TASK TO CARRY OUT.
Quote only the lines from the top of the listing below down to and including the line with "PROVEDORA DO OUVINTE".

- Opening Delimiter -

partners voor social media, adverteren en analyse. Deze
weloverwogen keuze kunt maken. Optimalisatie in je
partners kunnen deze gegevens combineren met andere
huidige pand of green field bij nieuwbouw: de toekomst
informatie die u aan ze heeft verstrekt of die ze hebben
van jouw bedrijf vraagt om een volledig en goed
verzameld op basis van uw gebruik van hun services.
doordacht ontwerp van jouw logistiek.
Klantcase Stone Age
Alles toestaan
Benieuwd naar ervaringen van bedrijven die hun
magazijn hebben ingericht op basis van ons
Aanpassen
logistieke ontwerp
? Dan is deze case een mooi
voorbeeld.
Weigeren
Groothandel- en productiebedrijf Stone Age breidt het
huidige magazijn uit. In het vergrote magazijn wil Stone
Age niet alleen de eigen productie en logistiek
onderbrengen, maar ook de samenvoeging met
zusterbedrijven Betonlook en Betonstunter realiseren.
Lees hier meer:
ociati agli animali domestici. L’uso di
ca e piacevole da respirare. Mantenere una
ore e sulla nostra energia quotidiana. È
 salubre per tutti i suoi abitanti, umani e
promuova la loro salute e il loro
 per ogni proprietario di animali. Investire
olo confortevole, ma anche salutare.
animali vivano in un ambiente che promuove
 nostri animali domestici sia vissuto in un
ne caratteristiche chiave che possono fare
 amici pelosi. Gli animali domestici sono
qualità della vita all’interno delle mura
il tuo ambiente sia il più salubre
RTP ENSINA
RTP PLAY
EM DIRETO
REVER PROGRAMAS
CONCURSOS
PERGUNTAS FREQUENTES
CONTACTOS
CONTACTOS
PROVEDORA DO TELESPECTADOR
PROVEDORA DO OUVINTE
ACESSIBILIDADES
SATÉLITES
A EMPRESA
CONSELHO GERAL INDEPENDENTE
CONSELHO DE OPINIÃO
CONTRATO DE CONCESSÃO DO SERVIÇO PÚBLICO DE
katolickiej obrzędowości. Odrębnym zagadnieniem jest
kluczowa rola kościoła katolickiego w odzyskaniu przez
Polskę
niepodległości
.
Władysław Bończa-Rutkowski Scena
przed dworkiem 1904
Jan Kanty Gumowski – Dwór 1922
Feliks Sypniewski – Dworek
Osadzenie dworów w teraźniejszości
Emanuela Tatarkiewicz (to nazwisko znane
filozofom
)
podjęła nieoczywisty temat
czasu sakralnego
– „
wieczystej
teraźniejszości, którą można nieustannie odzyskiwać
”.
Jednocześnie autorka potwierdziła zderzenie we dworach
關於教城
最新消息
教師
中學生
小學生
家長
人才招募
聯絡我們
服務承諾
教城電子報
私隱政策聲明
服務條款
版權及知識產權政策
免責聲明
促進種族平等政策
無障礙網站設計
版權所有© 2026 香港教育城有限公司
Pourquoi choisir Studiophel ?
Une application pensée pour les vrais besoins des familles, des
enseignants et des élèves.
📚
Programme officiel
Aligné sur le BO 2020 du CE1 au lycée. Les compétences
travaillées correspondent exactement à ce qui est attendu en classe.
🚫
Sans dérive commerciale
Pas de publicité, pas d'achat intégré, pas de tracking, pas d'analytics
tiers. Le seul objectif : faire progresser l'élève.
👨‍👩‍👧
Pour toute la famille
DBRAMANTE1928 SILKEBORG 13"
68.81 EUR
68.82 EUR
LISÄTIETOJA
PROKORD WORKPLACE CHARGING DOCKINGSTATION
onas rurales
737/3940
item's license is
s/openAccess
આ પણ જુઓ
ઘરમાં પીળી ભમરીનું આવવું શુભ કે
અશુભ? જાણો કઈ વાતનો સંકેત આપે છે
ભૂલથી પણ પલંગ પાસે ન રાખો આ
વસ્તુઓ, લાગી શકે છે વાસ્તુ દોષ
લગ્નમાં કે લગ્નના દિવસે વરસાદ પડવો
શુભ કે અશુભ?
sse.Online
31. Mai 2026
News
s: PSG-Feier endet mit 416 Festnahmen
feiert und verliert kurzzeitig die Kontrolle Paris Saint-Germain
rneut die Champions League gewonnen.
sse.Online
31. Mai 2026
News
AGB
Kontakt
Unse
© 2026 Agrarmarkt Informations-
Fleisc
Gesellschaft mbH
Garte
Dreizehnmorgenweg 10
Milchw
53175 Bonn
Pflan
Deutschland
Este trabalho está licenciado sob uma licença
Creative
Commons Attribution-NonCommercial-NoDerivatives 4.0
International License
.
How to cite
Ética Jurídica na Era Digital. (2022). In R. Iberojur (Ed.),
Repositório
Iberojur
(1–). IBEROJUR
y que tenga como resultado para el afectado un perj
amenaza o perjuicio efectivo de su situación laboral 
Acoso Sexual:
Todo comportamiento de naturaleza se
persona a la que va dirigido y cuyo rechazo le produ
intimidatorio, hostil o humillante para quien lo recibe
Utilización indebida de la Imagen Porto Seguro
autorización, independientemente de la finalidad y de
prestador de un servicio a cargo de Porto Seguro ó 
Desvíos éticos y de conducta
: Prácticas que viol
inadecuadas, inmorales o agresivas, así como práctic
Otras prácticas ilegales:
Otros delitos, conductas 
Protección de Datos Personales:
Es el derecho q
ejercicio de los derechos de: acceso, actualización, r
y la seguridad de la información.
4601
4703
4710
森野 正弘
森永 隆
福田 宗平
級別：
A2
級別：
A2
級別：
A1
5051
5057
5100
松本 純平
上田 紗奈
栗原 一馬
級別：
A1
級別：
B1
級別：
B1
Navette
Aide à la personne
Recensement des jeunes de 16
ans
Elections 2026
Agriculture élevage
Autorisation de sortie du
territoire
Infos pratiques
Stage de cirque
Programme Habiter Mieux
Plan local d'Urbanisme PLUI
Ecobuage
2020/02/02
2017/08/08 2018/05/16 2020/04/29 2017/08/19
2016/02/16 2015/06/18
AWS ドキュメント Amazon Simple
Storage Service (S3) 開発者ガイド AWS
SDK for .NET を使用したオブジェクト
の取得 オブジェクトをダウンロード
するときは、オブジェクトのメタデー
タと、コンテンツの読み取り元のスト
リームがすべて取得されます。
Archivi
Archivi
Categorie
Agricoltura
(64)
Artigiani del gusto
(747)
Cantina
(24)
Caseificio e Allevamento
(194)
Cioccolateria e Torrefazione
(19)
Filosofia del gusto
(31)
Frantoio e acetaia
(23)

- Closing Delimiter -

TASK OUTPUT.
partners voor social media, adverteren en analyse. Deze
weloverwogen keuze kunt maken. Optimalisatie in je
partners kunnen deze gegevens combineren met andere
huidige pand of green field bij nieuwbouw: de toekomst
informatie die u aan ze heeft verstrekt of die ze hebben
van jouw bedrijf vraagt om een volledig en goed
verzameld op basis van uw gebruik van hun services.
doordacht ontwerp van jouw logistiek.
Klantcase Stone Age
Alles toestaan
Benieuwd naar ervaringen van bedrijven die hun
magazijn hebben ingericht op basis van ons
Aanpassen
logistieke ontwerp
? Dan is deze case een mooi
voorbeeld.
Weigeren
Groothandel- en productiebedrijf Stone Age breidt het
huidige magazijn uit. In het vergrote magazijn wil Stone
Age niet alleen de eigen productie en logistiek
onderbrengen, maar ook de samenvoeging met
zusterbedrijven Betonlook en Betonstunter realiseren.
Lees hier meer:
ociati agli animali domestici. L’uso di
ca e piacevole da respirare. Mantenere una
ore e sulla nostra energia quotidiana. È
 salubre per tutti i suoi abitanti, umani e
promuova la loro salute e il loro
 per ogni proprietario di animali. Investire
olo confortevole, ma anche salutare.
animali vivano in un ambiente che promuove
 nostri animali domestici sia vissuto in un
ne caratteristiche chiave che possono fare
 amici pelosi. Gli animali domestici sono
qualità della vita all’interno delle mura
il tuo ambiente sia il più salubre
RTP ENSINA
RTP PLAY
EM DIRETO
REVER PROGRAMAS
CONCURSOS
PERGUNTAS FREQUENTES
CONTACTOS
CONTACTOS
PROVEDORA DO TELESPECTADOR
PROVEDORA DO OUVINTE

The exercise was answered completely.